Beer makers and German chancellor Angela Merkel mark anniversary of Germany's stringent beer law, which limits brewers to just four ingredients
INGOLSTADT, Germany—To some it’s the real deal, to others it’s a bland brew, but thanks to a 500-year-old rule everybody can be sure what’s in German beer.
Chancellor Angela Merkel was among those toasting the anniversary Friday of a law that allowed only water, hops and malt as ingredients—yeast was added to the list later.
Praising the law at a ceremony in Ingolstadt, southern Germany, Merkel half-jokingly quoted religious reformer and bon vivant Martin Luther, who said that “he who has no beer, has nothing to drink.”

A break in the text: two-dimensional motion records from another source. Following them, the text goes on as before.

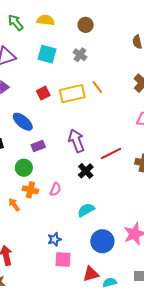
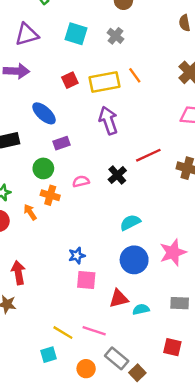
purple arrow: (76, 141) -> (108, 121), moved
pink semicircle: (55, 189) -> (81, 181), moved, turned -128
cyan semicircle: (86, 210) -> (130, 222), moved

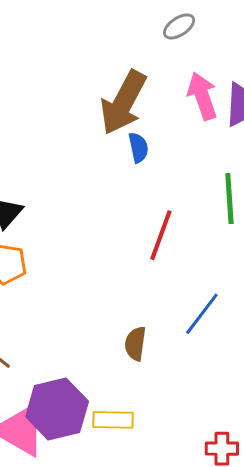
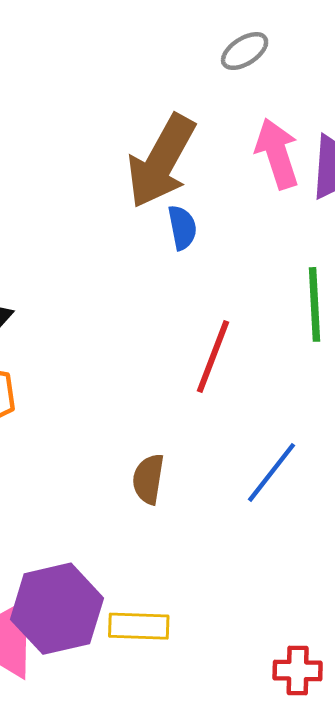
brown semicircle: (135, 344) -> (148, 479), moved

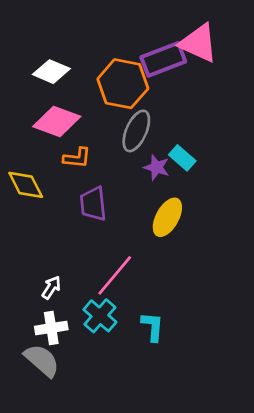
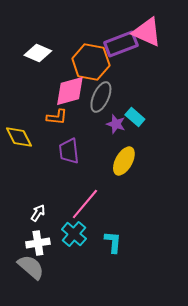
pink diamond: (57, 121) -> (70, 91), moved, turned -36

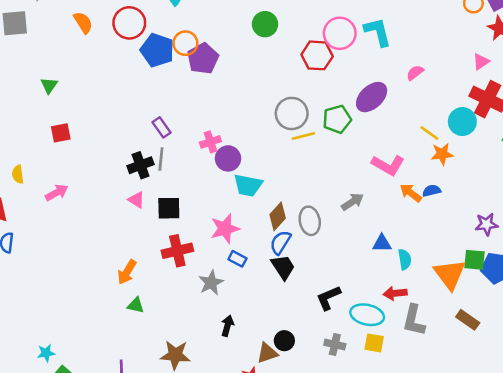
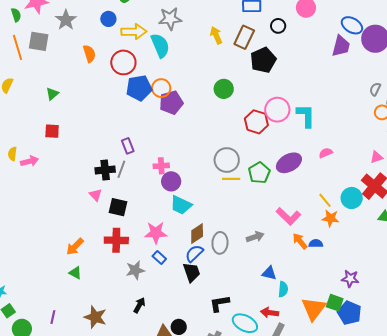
blue pentagon: (157, 50) -> (139, 88), turned 30
green pentagon: (337, 119) -> (259, 173), turned -30
pink arrow: (57, 193) -> (30, 161), moved

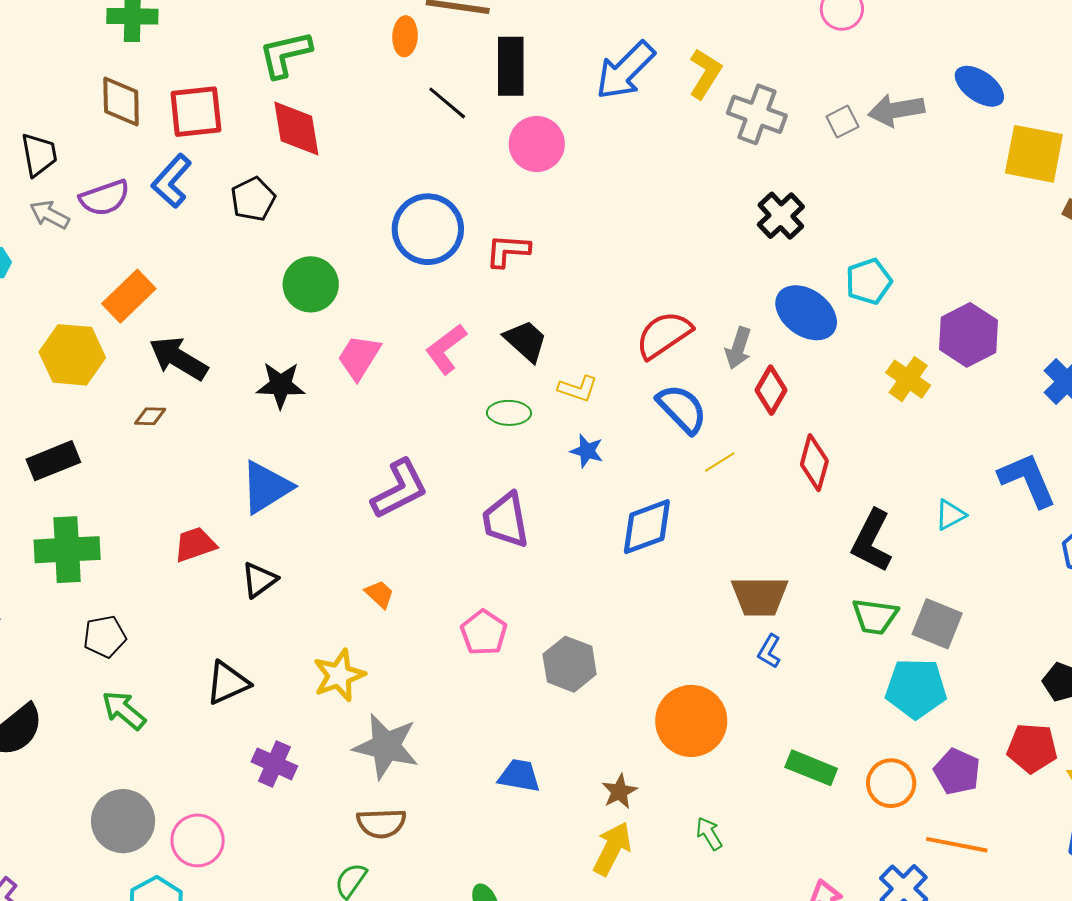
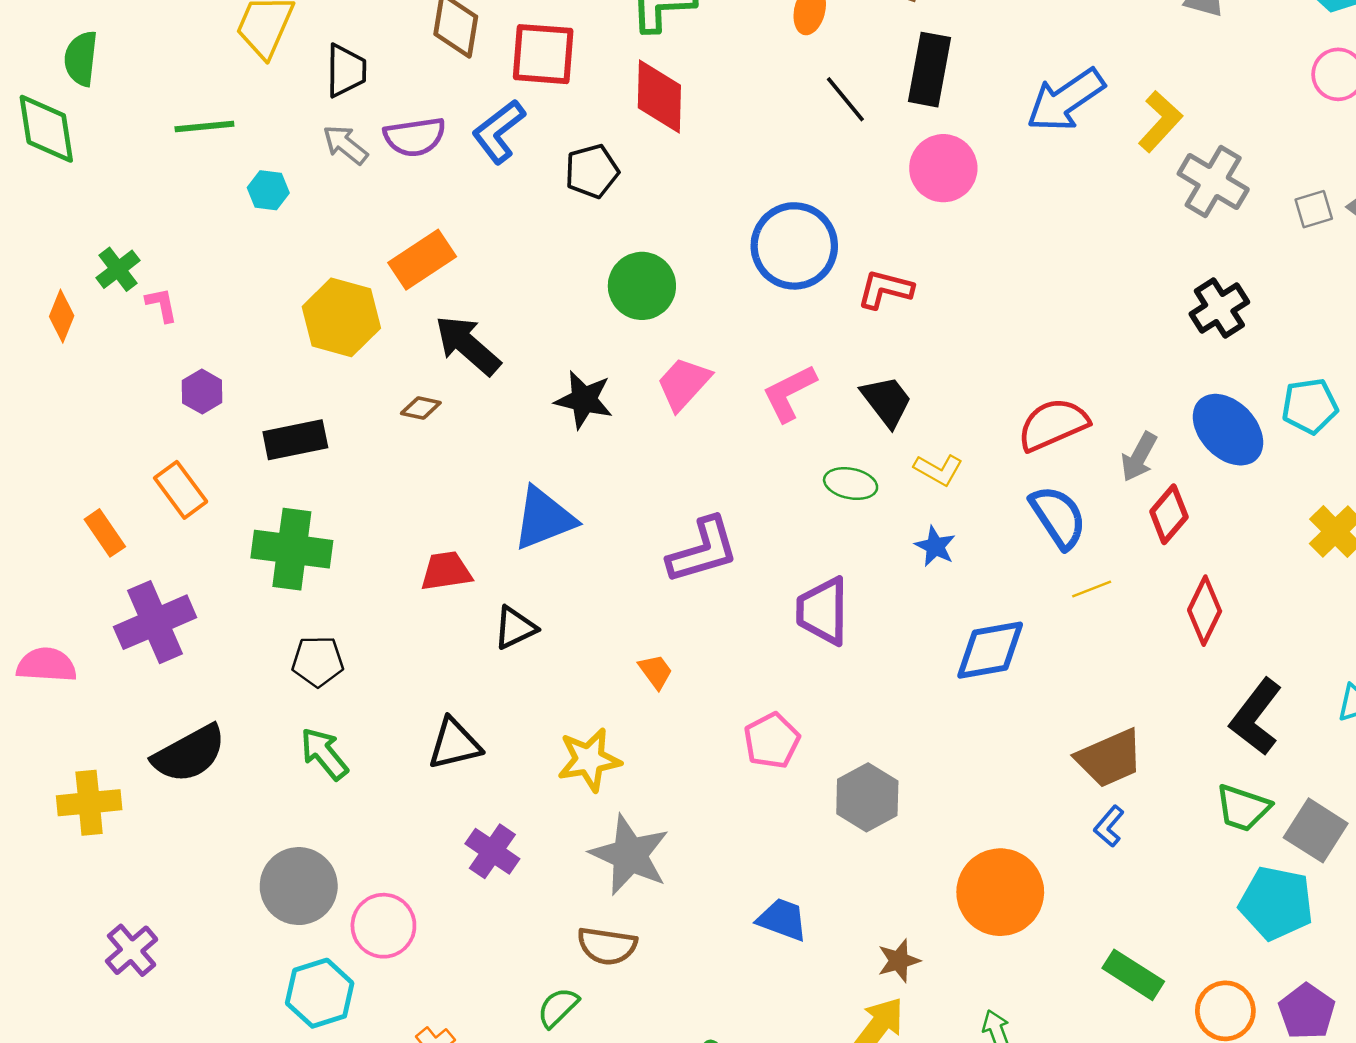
brown trapezoid: (760, 596) -> (1110, 758), turned -34

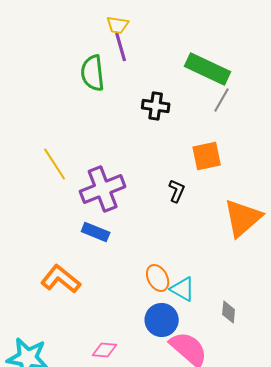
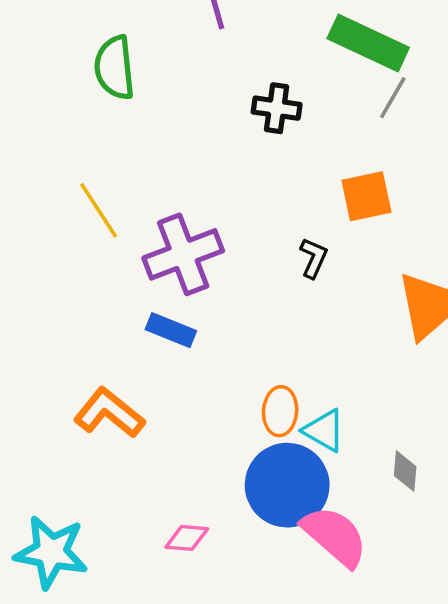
green semicircle: (93, 73) -> (115, 68), moved
orange ellipse: (158, 278) -> (280, 411), turned 32
blue circle: (162, 320) -> (287, 485), size x1.4

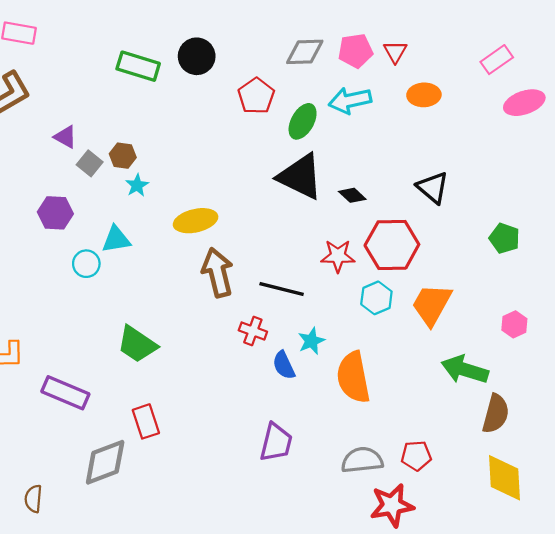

Records have that in 1516 Duke William IV of Bavaria signed a beer purity law in the city that was eventually adopted throughout Germany. It’s still on the books, albeit with some exceptions, today.
The law originally stipulated that only barley should be used for beer. Other grains, such as wheat, were considered too valuable as food to be turned into beverages, according to Nina Anika Klotz, editor of beer magazine Hopfenhelden.
Another argument was consumer protection: brews that contained ingredients such as fungus and herbs sometimes had “quite undesirable results,” said Klotz.
Critics say the so-called Reinheitsgebot—whose name means divine commandment in German—is little more than a marketing trick dreamed up in the early 20th century to promote German beer against foreign competitors.
While brewers in neighbouring Belgium merrily make beers containing coriander and orange peel, for example, such ingredients are theoretically “verboten” in Germany. This has proved particularly frustrating for a young guard of craft beer enthusiasts trying to break into the German market.
But some old-fashioned brewers feel stifled by the law, too.
Helmut Fritsche, owner of Klosterbrauerei Neuzelle brewery some two hours west of Berlin, started what became known as the Brandenburg Beer War after authorities ruled that his black beer was illegal because it contained sugar.
“We fought for ten years,” he said. “Fought with the federation of brewers, with the state government, until the highest administrative court in 2005 decided that our black beer, that includes a pinch of sugar, could be called beer.”
Fritsche now brews many beers with added natural ingredients, such as cherries, asparagus and even potatoes.
“What do we want beer as a product to represent? We want it to represent flavour. And we shouldn’t inhibit the variety of flavours. Of course we should never add ingredients that are dangerous to humans,” he said.
Fresh ideas may be needed if German brewers don’t want their income to dry up.
While Germans are still ranked second—just after the Czechs&mdahs;annual beer consumption per capita has fallen from 141 litres in 1991 to 98 litres last year.
At least one novelty seems to have the blessing of mainstream breweries, though. Last year, the share of alcohol-free beer rose to 5.6 per cent from 5.4 per cent in Germany thanks to its growing popularity among consumers.